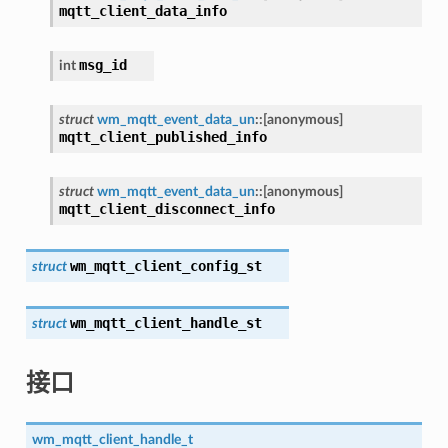
mqtt_client_data_info
msg_id
int
struct
wm_mqtt_event_data_un
::
[anonymous]
mqtt_client_published_info
struct
wm_mqtt_event_data_un
::
[anonymous]
mqtt_client_disconnect_info
wm_mqtt_client_config_st
struct
wm_mqtt_client_handle_st
struct
接口
wm_mqtt_client_handle_t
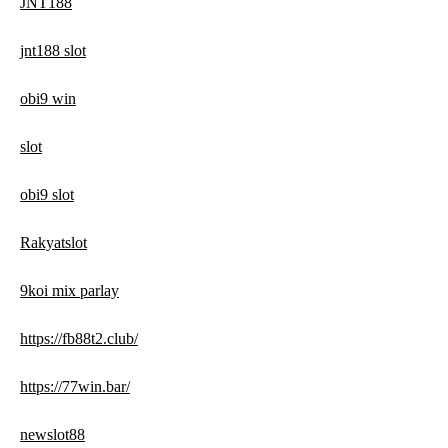
JNT188
jnt188 slot
obi9 win
slot
obi9 slot
Rakyatslot
9koi mix parlay
https://fb88t2.club/
https://77win.bar/
newslot88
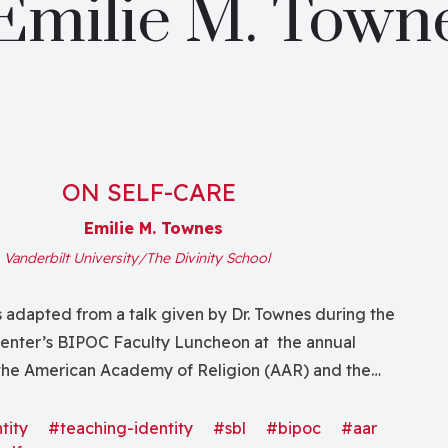
Emilie M. Town
ON SELF-CARE
Emilie M. Townes
,
Vanderbilt University/The Divinity School
s adapted from a talk given by Dr. Townes during the
nter’s BIPOC Faculty Luncheon at the annual
the American Academy of Religion (AAR) and the
cal Literature (SBL). Self-care is within the matrix of
h; how we care for ourselves—mind, body, soul, and
tity
#teaching-identity
#sbl
#bipoc
#aar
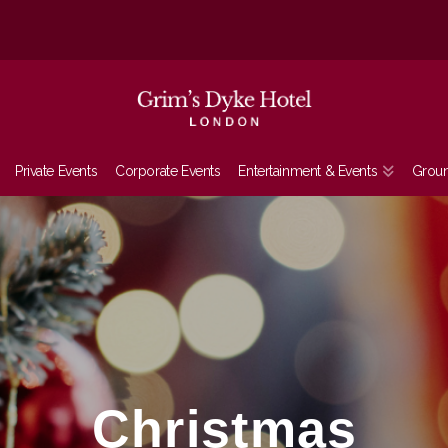
Private Events
Corporate Events
Entertainment & Events
Grou
Christmas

+++++

Work order: Show each line from the entries above that contains the word "Events".

Output of the exercise:
Private Events
Corporate Events
Entertainment & Events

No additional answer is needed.